The 3rd District Court of Appeals has ruled in favor of Tehama county on a challenge to their medical marijuana cultivation ordinance.
“This isn’t the end of the battle,” said CalNORML director Dale Gieringer. “There appear to be other legal options to ensure that patients are not precluded from their access to medicine.”
Because the court interpreted the case as a “facial” challenge, it did not look at whether or not the ordinance affected the plaintiffs individually.

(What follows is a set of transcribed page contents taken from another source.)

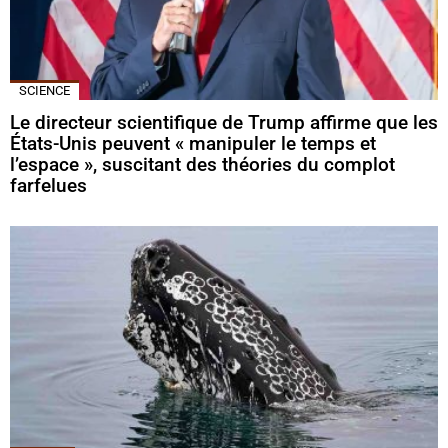
SCIENCE
Le directeur scientifique de Trump affirme que les
États-Unis peuvent « manipuler le temps et
l’espace », suscitant des théories du complot
farfelues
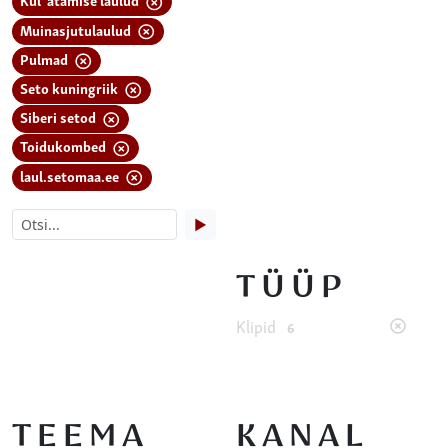
Muinasjutulaulud
Pulmad
Seto kuningriik
Siberi setod
Toidukombed
laul.setomaa.ee
▶
TÜÜP
Klipid
6
TEEMA
KANAL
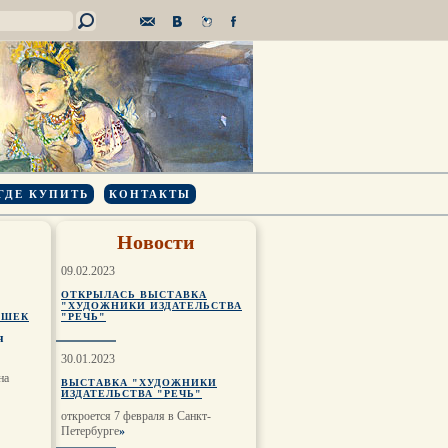
ГДЕ КУПИТЬ
КОНТАКТЫ
Новости
09.02.2023
ОТКРЫЛАСЬ ВЫСТАВКА
"ХУДОЖНИКИ ИЗДАТЕЛЬСТВА
ЮШЕК
"РЕЧЬ"
я
30.01.2023
на
ВЫСТАВКА "ХУДОЖНИКИ
ИЗДАТЕЛЬСТВА "РЕЧЬ"
откроется 7 февраля в Санкт-
Петербурге
»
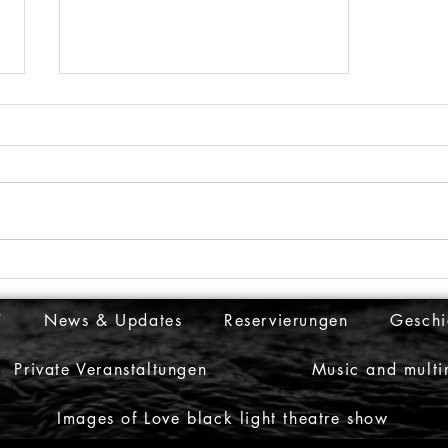
Sommersaison im HILT
Schwarzlichttheater in Prag
2026
T
News & Updates
Reservierungen
Geschi
Private Veranstaltungen
Music and mult
Images of Love black light theatre show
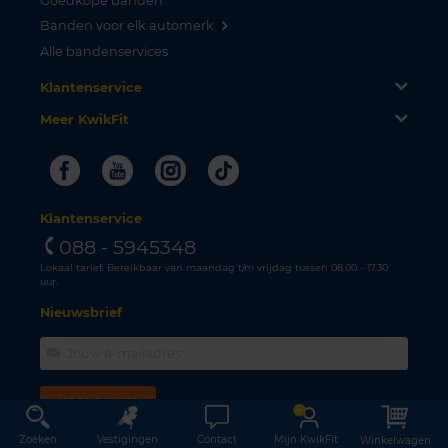
Goedkope banden
Banden voor elk automerk
Alle bandenservices
Klantenservice
Meer KwikFit
Facebook
Youtube
Instagram
Tiktok
Klantenservice
088 - 5945348
Lokaal tarief. Bereikbaar van maandag t/m vrijdag tussen 08.00 - 17.30
uur.
Nieuwsbrief
INSCHRIJVEN
Zoeken
Vestigingen
Contact
Mijn KwikFit
Winkelwagen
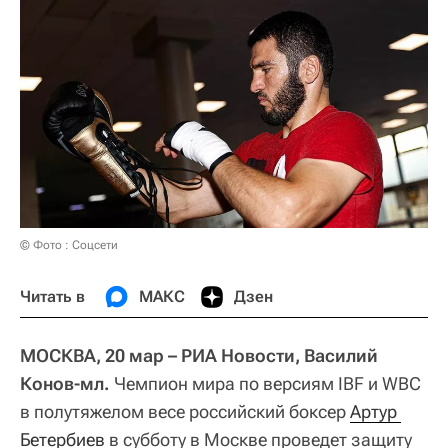
© Фото : Соцсети
Читать в
МАКС
Дзен
МОСКВА, 20 мар – РИА Новости, Василий
Конов-мл.
Чемпион мира по версиям IBF и WBC
в полутяжелом весе российский боксер
Артур 
Бетербиев
в субботу в Москве проведет защиту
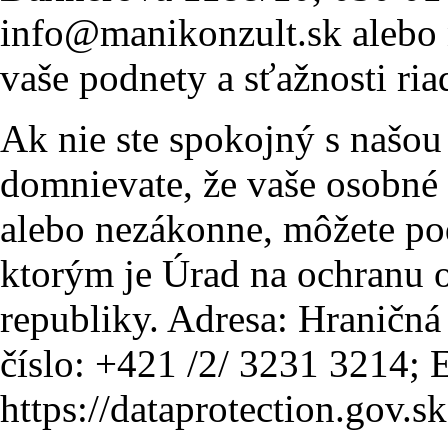
info@manikonzult.sk alebo 
vaše podnety a sťažnosti ri
Ak nie ste spokojný s našo
domnievate, že vaše osobné
alebo nezákonne, môžete po
ktorým je Úrad na ochranu 
republiky. Adresa: Hraničná 
číslo: +421 /2/ 3231 3214; 
https://dataprotection.gov.sk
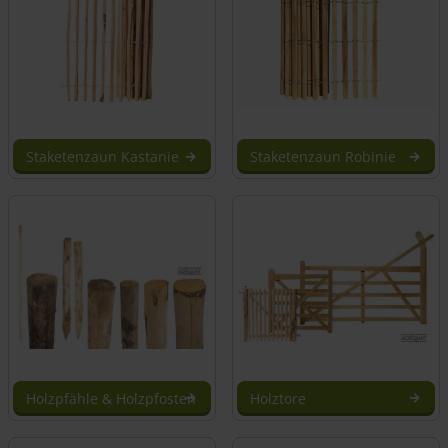
Staketenzaun Kastanie
Staketenzaun Robinie
Holzpfähle & Holzpfosten
Holztore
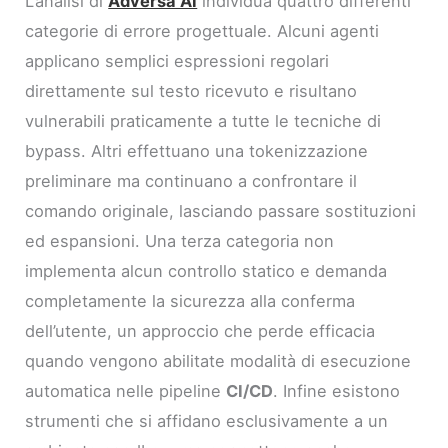
L’analisi di
Adversa AI
individua quattro differenti
categorie di errore progettuale. Alcuni agenti
applicano semplici espressioni regolari
direttamente sul testo ricevuto e risultano
vulnerabili praticamente a tutte le tecniche di
bypass. Altri effettuano una tokenizzazione
preliminare ma continuano a confrontare il
comando originale, lasciando passare sostituzioni
ed espansioni. Una terza categoria non
implementa alcun controllo statico e demanda
completamente la sicurezza alla conferma
dell’utente, un approccio che perde efficacia
quando vengono abilitate modalità di esecuzione
automatica nelle pipeline
CI/CD
. Infine esistono
strumenti che si affidano esclusivamente a un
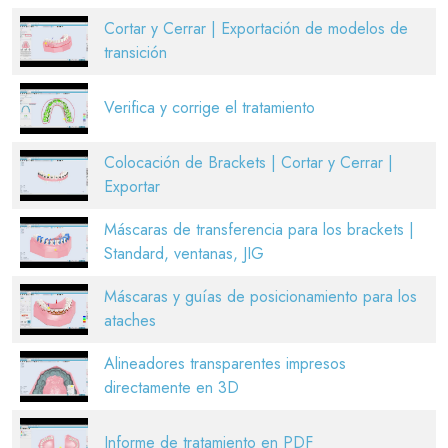
Cortar y Cerrar | Exportación de modelos de
transición
Verifica y corrige el tratamiento
Colocación de Brackets | Cortar y Cerrar |
Exportar
Máscaras de transferencia para los brackets |
Standard, ventanas, JIG
Máscaras y guías de posicionamiento para los
ataches
Alineadores transparentes impresos
directamente en 3D
Informe de tratamiento en PDF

Further proceedings could make an “as applied” challenge, in which a patient, caregiver, collective or cooperative could argue their ability to cultivate medical cannabis is infringed upon by the ordinance.
Plaintiff Jason Browne expressed disappointment that the stories of the patients affected were lost in the fray. He hopes a class action case could be brought against the county for damages by those patients. In his own case, he lives with 3-4 other patients who cannot grow their allowable 6-12 plants each, since on his parcel only 12 total plants can be grown under Tehama’s rules.
“It effectively bans collective cultivation, unless you have 160 acres of land,” Browne said. In addition, the setback limitations make it impossible for many parcel owners to grow at all. The county has failed to provide maps of zoned-out regions, Browne said, making it difficult for most to know whether or not whether their gardens are legal.
The case did address the specific regulations in Tehama, only the county’s ability to enact cultivation regulations in general. Potential criminal sanctions under the ordinance remain challengeable. The case was argued pursuant to nuisance issues, but under Tehama’s county code, nuisances can also be prosecuted criminally.